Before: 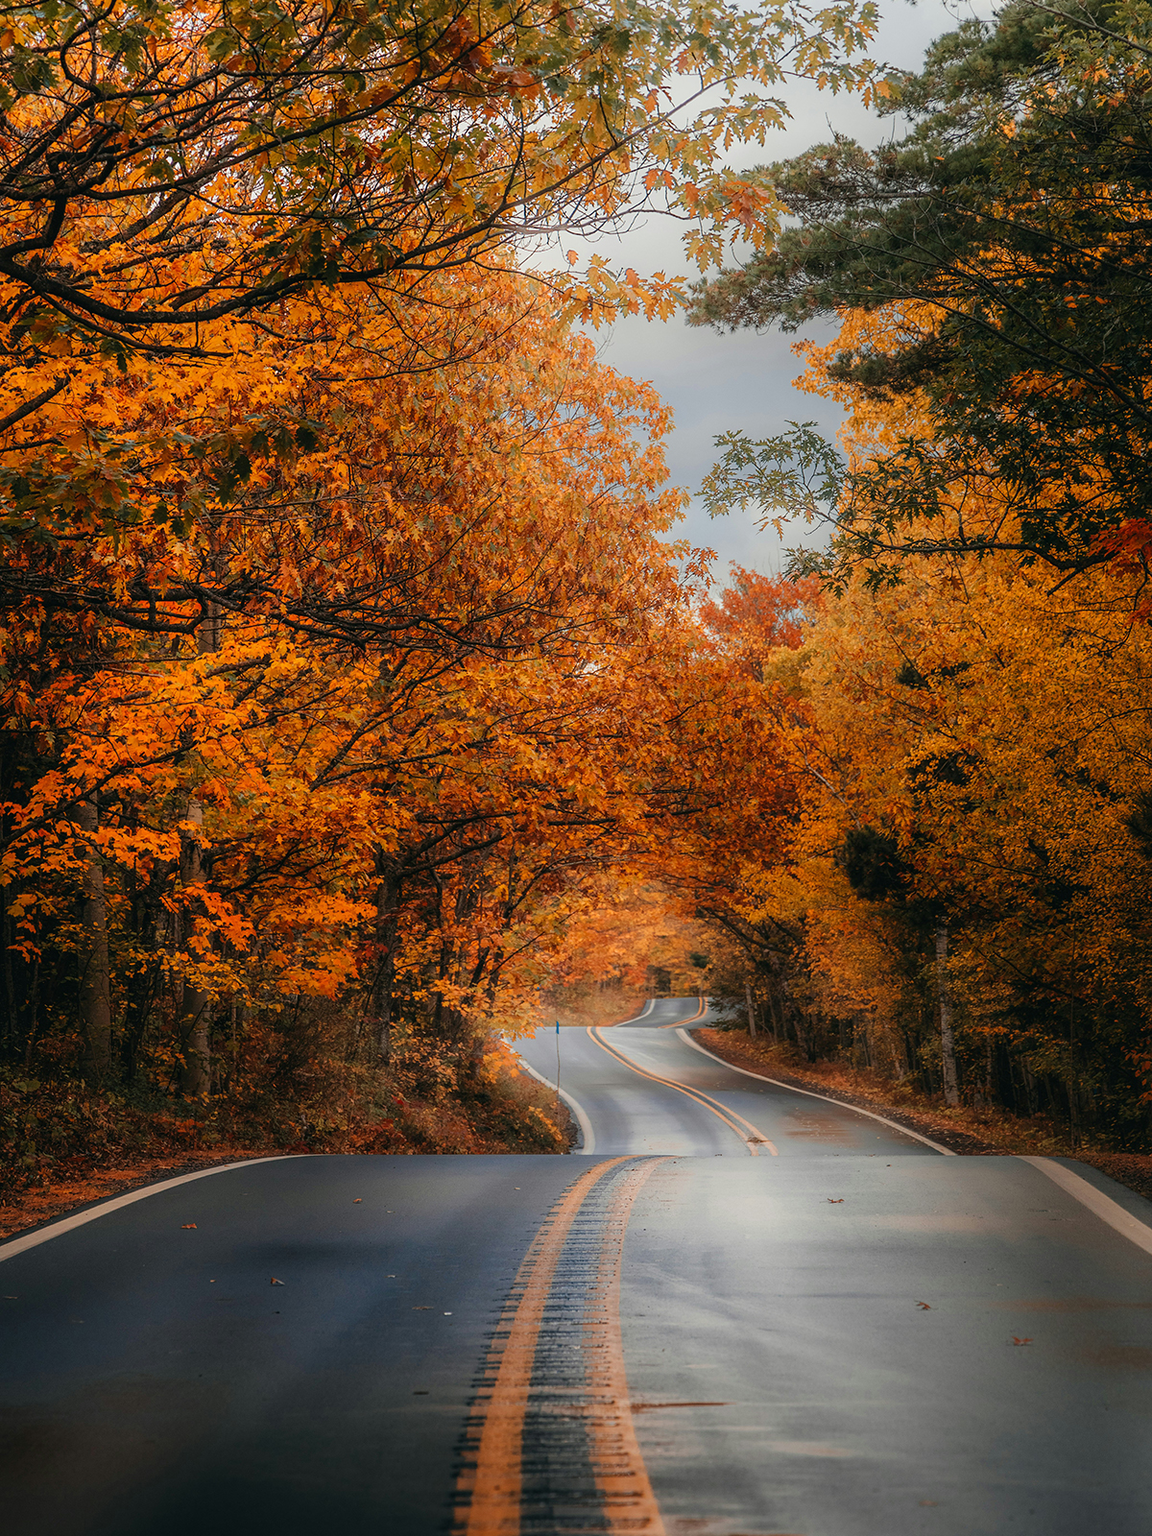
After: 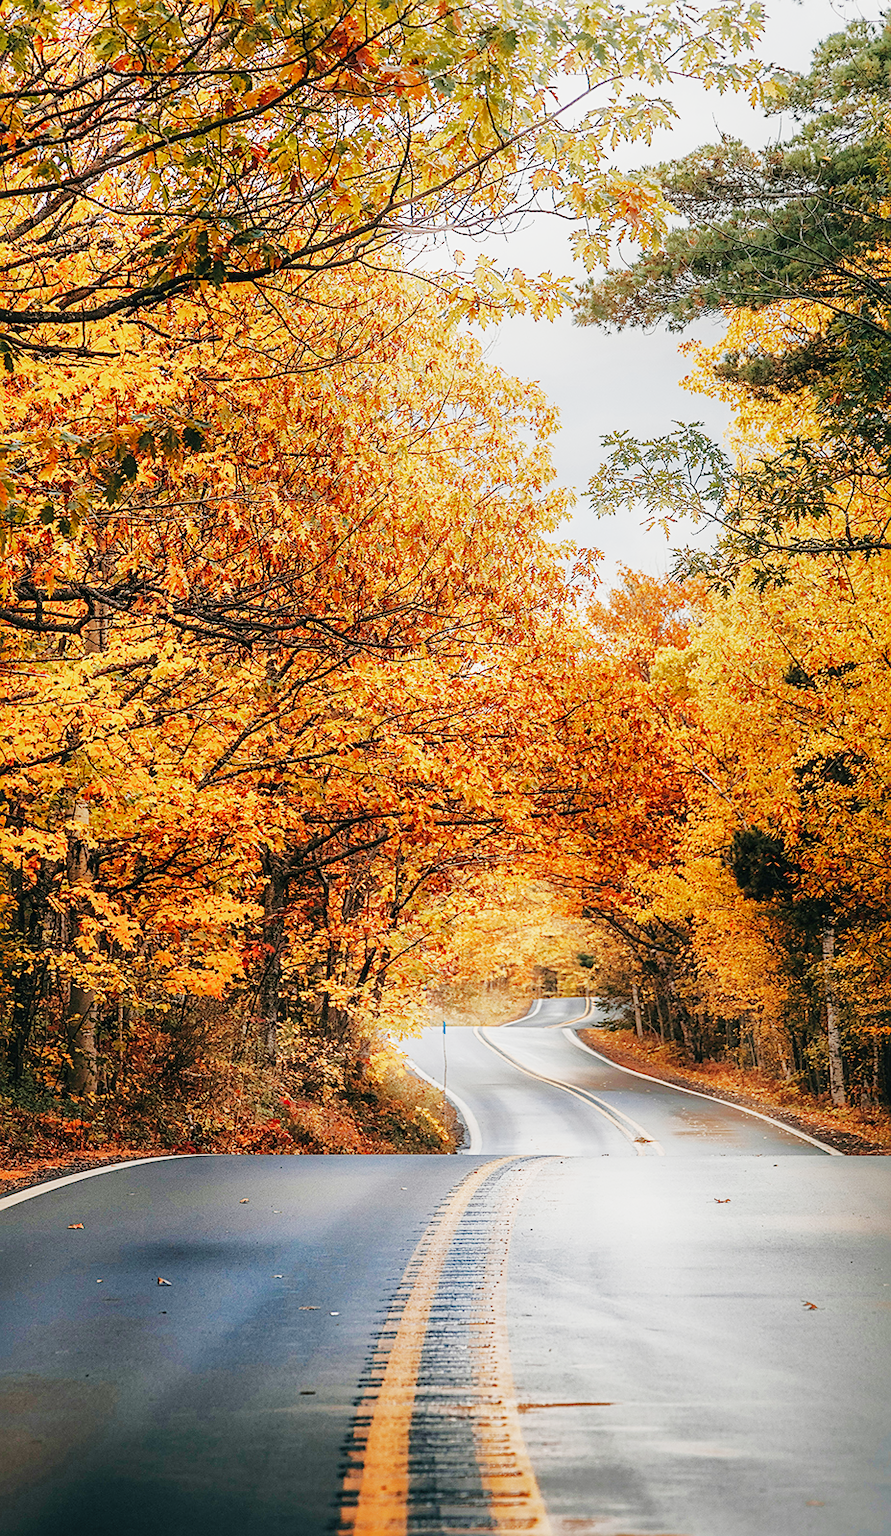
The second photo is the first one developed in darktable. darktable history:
shadows and highlights: shadows 40, highlights -60
crop: left 9.88%, right 12.664%
sigmoid: contrast 1.7, skew -0.1, preserve hue 0%, red attenuation 0.1, red rotation 0.035, green attenuation 0.1, green rotation -0.017, blue attenuation 0.15, blue rotation -0.052, base primaries Rec2020
exposure: exposure 2.003 EV, compensate highlight preservation false
sharpen: on, module defaults
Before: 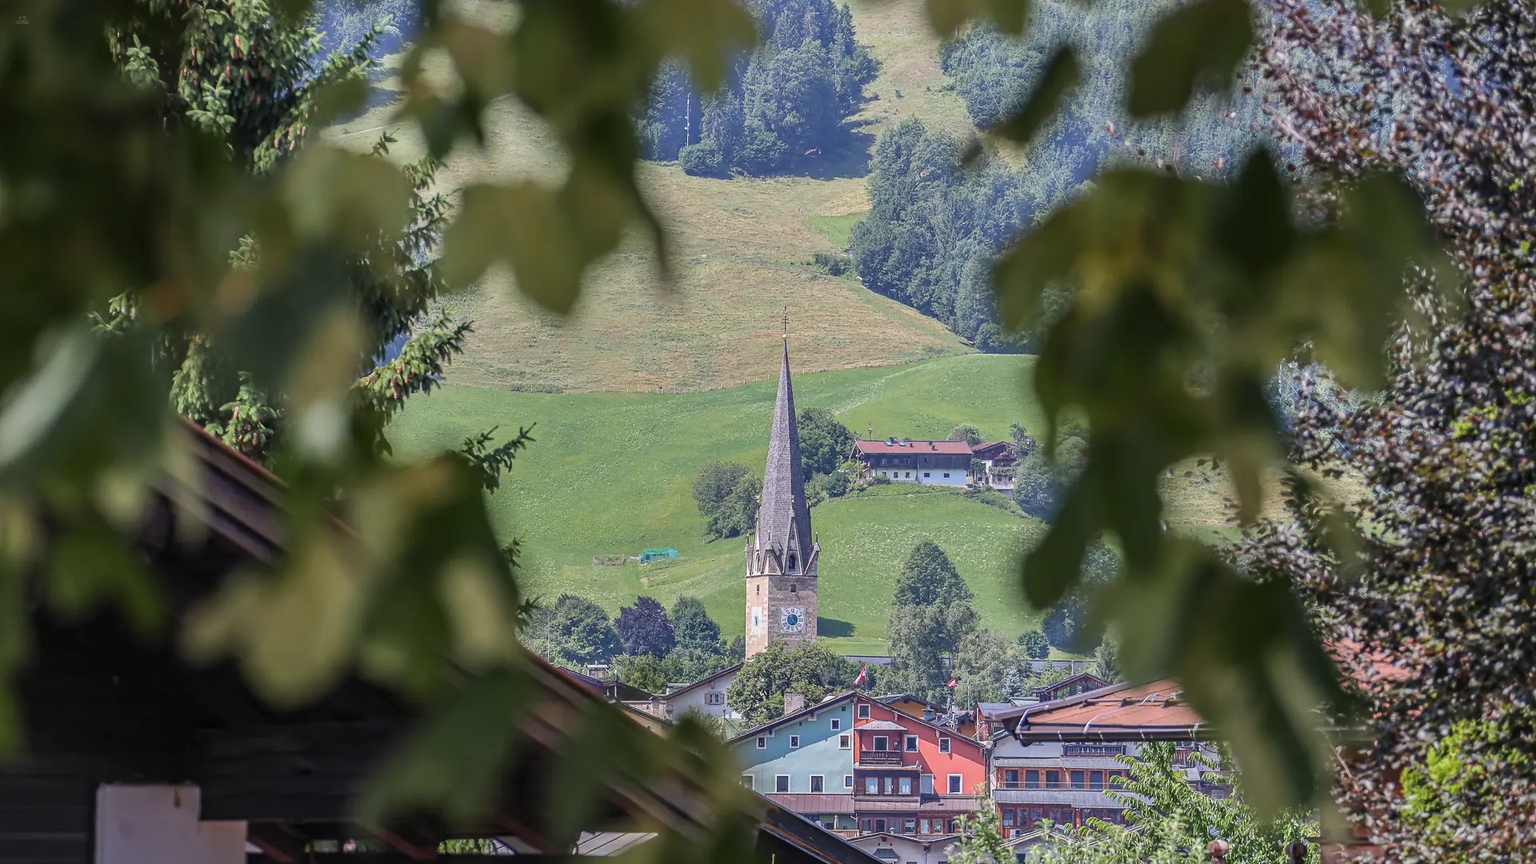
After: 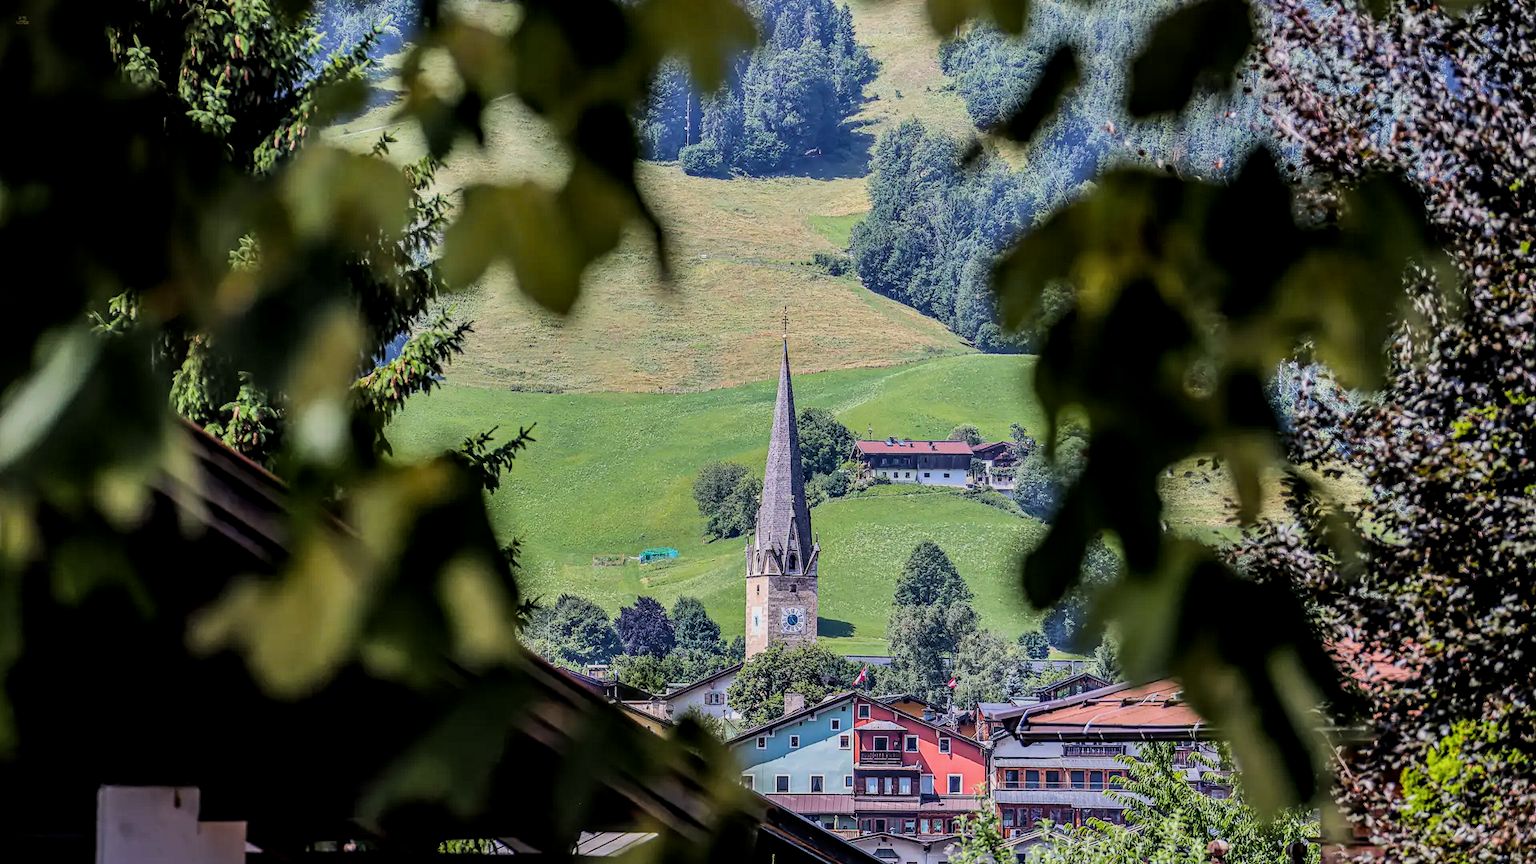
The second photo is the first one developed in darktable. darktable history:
color balance rgb: shadows lift › luminance -20.212%, linear chroma grading › global chroma 0.644%, perceptual saturation grading › global saturation 29.997%, global vibrance 20%
filmic rgb: black relative exposure -5.09 EV, white relative exposure 3.97 EV, hardness 2.9, contrast 1.301, highlights saturation mix -28.78%
local contrast: detail 130%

===

__PROMPT__:
Copy out the records exactly as they appear, including every darktable history line, but leave out the pictures.

__TASK OUTPUT__:
Before: 
After: 
The second photo is the first one developed in darktable. darktable history:
shadows and highlights: shadows 40, highlights -60
crop: left 9.88%, right 12.664%
sigmoid: contrast 1.7, skew -0.1, preserve hue 0%, red attenuation 0.1, red rotation 0.035, green attenuation 0.1, green rotation -0.017, blue attenuation 0.15, blue rotation -0.052, base primaries Rec2020
exposure: exposure 2.003 EV, compensate highlight preservation false
sharpen: on, module defaults
Before: 
After: 
The second photo is the first one developed in darktable. darktable history:
color balance rgb: shadows lift › luminance -20.212%, linear chroma grading › global chroma 0.644%, perceptual saturation grading › global saturation 29.997%, global vibrance 20%
filmic rgb: black relative exposure -5.09 EV, white relative exposure 3.97 EV, hardness 2.9, contrast 1.301, highlights saturation mix -28.78%
local contrast: detail 130%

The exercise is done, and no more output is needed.